:: Exercise directions ::
Exclude the images, then return every line below exactly as written.

BEGIN Provided records

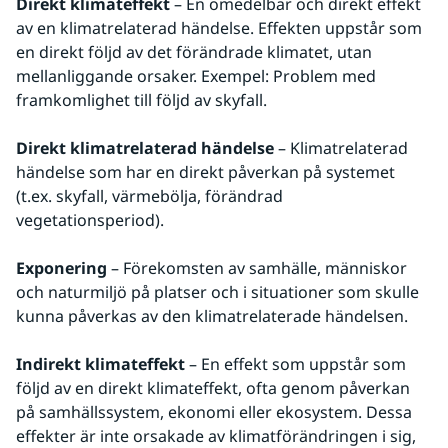
Direkt klimateffekt
 – En omedelbar och direkt effekt 
av en klimatrelaterad händelse. Effekten uppstår som 
en direkt följd av det förändrade klimatet, utan 
mellanliggande orsaker. Exempel: Problem med 
framkomlighet till följd av skyfall.
Direkt klimatrelaterad händelse
 – Klimatrelaterad 
händelse som har en direkt påverkan på systemet 
(t.ex. skyfall, värmebölja, förändrad 
vegetationsperiod).
Exponering 
– Förekomsten av samhälle, människor 
och naturmiljö på platser och i situationer som skulle 
kunna påverkas av den klimatrelaterade händelsen.
Indirekt klimateffekt
 – En effekt som uppstår som 
följd av en direkt klimateffekt, ofta genom påverkan 
på samhällssystem, ekonomi eller ekosystem. Dessa 
effekter är inte orsakade av klimatförändringen i sig, 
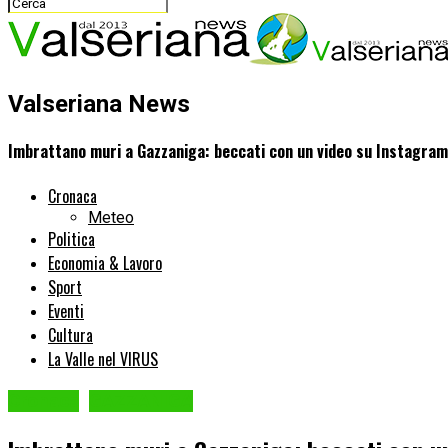
Valseriana News
Imbrattano muri a Gazzaniga: beccati con un video su Instagram
Cronaca
Meteo
Politica
Economia & Lavoro
Sport
Eventi
Cultura
La Valle nel VIRUS
Cronaca
GAZZANIGA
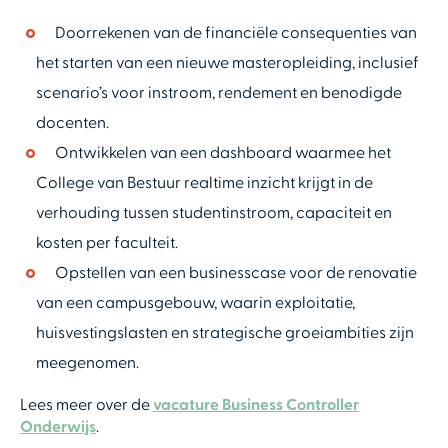
Doorrekenen van de financiële consequenties van
het starten van een nieuwe masteropleiding, inclusief
scenario’s voor instroom, rendement en benodigde
docenten.
Ontwikkelen van een dashboard waarmee het
College van Bestuur realtime inzicht krijgt in de
verhouding tussen studentinstroom, capaciteit en
kosten per faculteit.
Opstellen van een businesscase voor de renovatie
van een campusgebouw, waarin exploitatie,
huisvestingslasten en strategische groeiambities zijn
meegenomen.
Lees meer over de
vacature Business Controller
Onderwijs
.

END Provided records

:: Answer to the exercise ::
Direkt klimateffekt
 – En omedelbar och direkt effekt 
av en klimatrelaterad händelse. Effekten uppstår som 
en direkt följd av det förändrade klimatet, utan 
mellanliggande orsaker. Exempel: Problem med 
framkomlighet till följd av skyfall.
Direkt klimatrelaterad händelse
 – Klimatrelaterad 
händelse som har en direkt påverkan på systemet 
(t.ex. skyfall, värmebölja, förändrad 
vegetationsperiod).
Exponering 
– Förekomsten av samhälle, människor 
och naturmiljö på platser och i situationer som skulle 
kunna påverkas av den klimatrelaterade händelsen.
Indirekt klimateffekt
 – En effekt som uppstår som 
följd av en direkt klimateffekt, ofta genom påverkan 
på samhällssystem, ekonomi eller ekosystem. Dessa 
effekter är inte orsakade av klimatförändringen i sig, 
Valseriana News
Imbrattano muri a Gazzaniga: beccati con un video su Instagram
Cronaca
Meteo
Politica
Economia & Lavoro
Sport
Eventi
Cultura
La Valle nel VIRUS
Cronaca
GAZZANIGA
Doorrekenen van de financiële consequenties van
het starten van een nieuwe masteropleiding, inclusief
scenario’s voor instroom, rendement en benodigde
docenten.
Ontwikkelen van een dashboard waarmee het
College van Bestuur realtime inzicht krijgt in de
verhouding tussen studentinstroom, capaciteit en
kosten per faculteit.
Opstellen van een businesscase voor de renovatie
van een campusgebouw, waarin exploitatie,
huisvestingslasten en strategische groeiambities zijn
meegenomen.
Lees meer over de
vacature Business Controller
Onderwijs
.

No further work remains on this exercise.